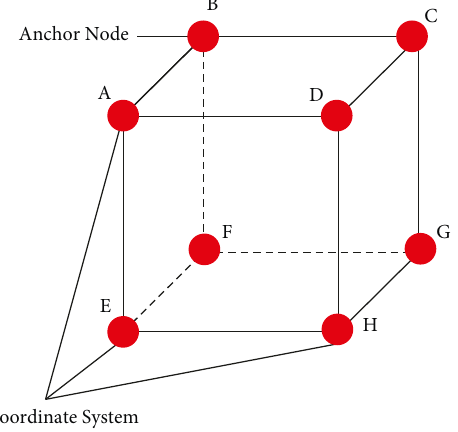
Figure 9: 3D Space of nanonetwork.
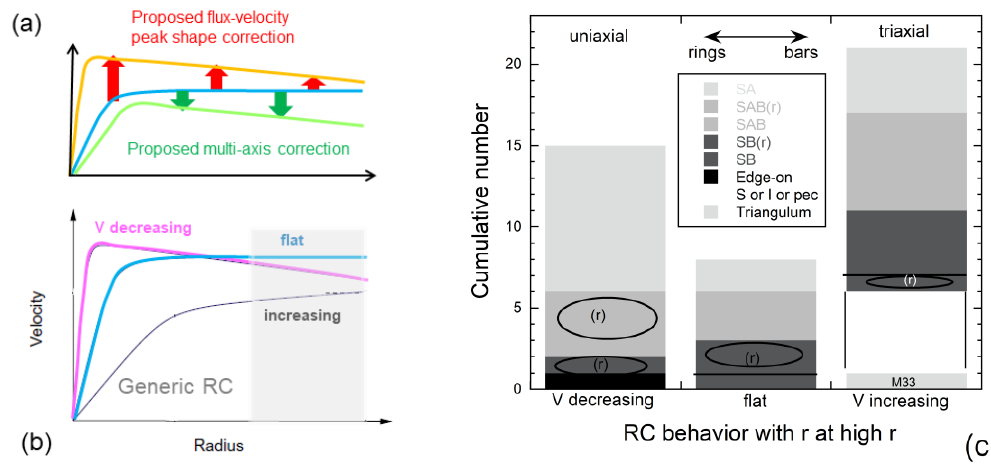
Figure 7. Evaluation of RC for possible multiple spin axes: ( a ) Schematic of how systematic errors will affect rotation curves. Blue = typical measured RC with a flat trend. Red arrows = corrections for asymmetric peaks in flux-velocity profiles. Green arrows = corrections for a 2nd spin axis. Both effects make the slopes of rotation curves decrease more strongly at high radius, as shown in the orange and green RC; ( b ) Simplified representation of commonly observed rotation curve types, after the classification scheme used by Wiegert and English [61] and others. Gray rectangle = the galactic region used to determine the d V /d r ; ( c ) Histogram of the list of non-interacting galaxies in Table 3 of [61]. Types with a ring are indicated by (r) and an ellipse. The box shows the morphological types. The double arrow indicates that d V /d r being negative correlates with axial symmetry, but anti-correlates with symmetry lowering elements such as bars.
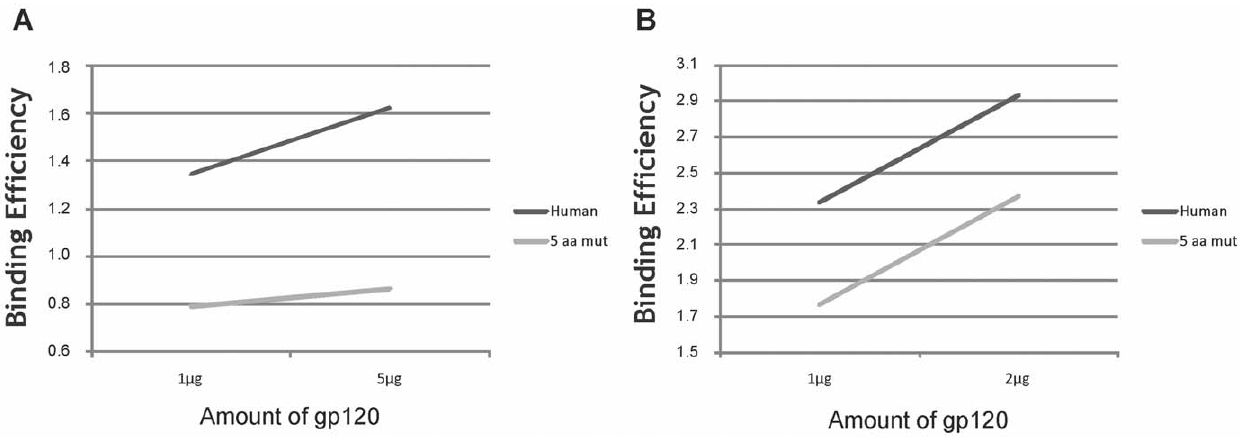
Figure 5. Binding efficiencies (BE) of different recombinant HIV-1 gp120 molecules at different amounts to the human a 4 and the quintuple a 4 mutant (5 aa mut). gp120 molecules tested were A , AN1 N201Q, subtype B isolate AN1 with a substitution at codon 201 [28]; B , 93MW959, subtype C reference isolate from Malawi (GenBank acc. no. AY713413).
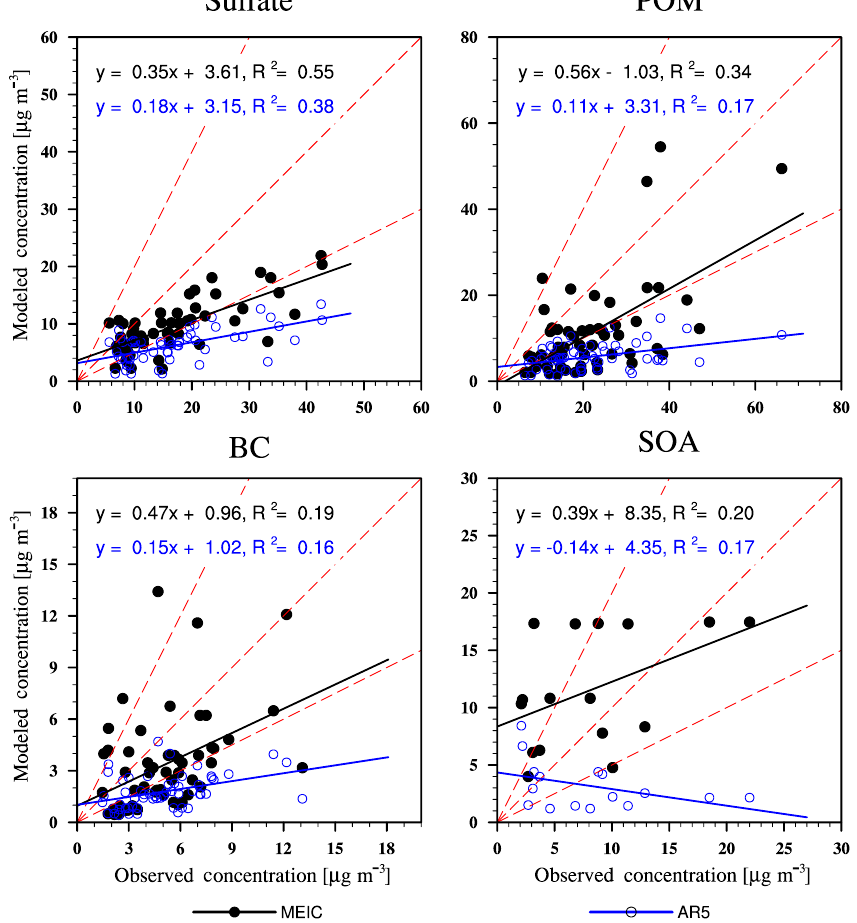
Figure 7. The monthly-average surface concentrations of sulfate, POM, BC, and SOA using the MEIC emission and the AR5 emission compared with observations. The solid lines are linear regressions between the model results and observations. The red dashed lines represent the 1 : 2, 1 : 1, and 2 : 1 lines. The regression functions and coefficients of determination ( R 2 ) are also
• • • • •
_Assigned task_. Reproduce the entire listing above precisely, but keep the images out.

_Exercise response_.
Figure 9: 3D Space of nanonetwork.
Figure 7. Evaluation of RC for possible multiple spin axes: ( a ) Schematic of how systematic errors will affect rotation curves. Blue = typical measured RC with a flat trend. Red arrows = corrections for asymmetric peaks in flux-velocity profiles. Green arrows = corrections for a 2nd spin axis. Both effects make the slopes of rotation curves decrease more strongly at high radius, as shown in the orange and green RC; ( b ) Simplified representation of commonly observed rotation curve types, after the classification scheme used by Wiegert and English [61] and others. Gray rectangle = the galactic region used to determine the d V /d r ; ( c ) Histogram of the list of non-interacting galaxies in Table 3 of [61]. Types with a ring are indicated by (r) and an ellipse. The box shows the morphological types. The double arrow indicates that d V /d r being negative correlates with axial symmetry, but anti-correlates with symmetry lowering elements such as bars.
Figure 5. Binding efficiencies (BE) of different recombinant HIV-1 gp120 molecules at different amounts to the human a 4 and the quintuple a 4 mutant (5 aa mut). gp120 molecules tested were A , AN1 N201Q, subtype B isolate AN1 with a substitution at codon 201 [28]; B , 93MW959, subtype C reference isolate from Malawi (GenBank acc. no. AY713413).
Figure 7. The monthly-average surface concentrations of sulfate, POM, BC, and SOA using the MEIC emission and the AR5 emission compared with observations. The solid lines are linear regressions between the model results and observations. The red dashed lines represent the 1 : 2, 1 : 1, and 2 : 1 lines. The regression functions and coefficients of determination ( R 2 ) are also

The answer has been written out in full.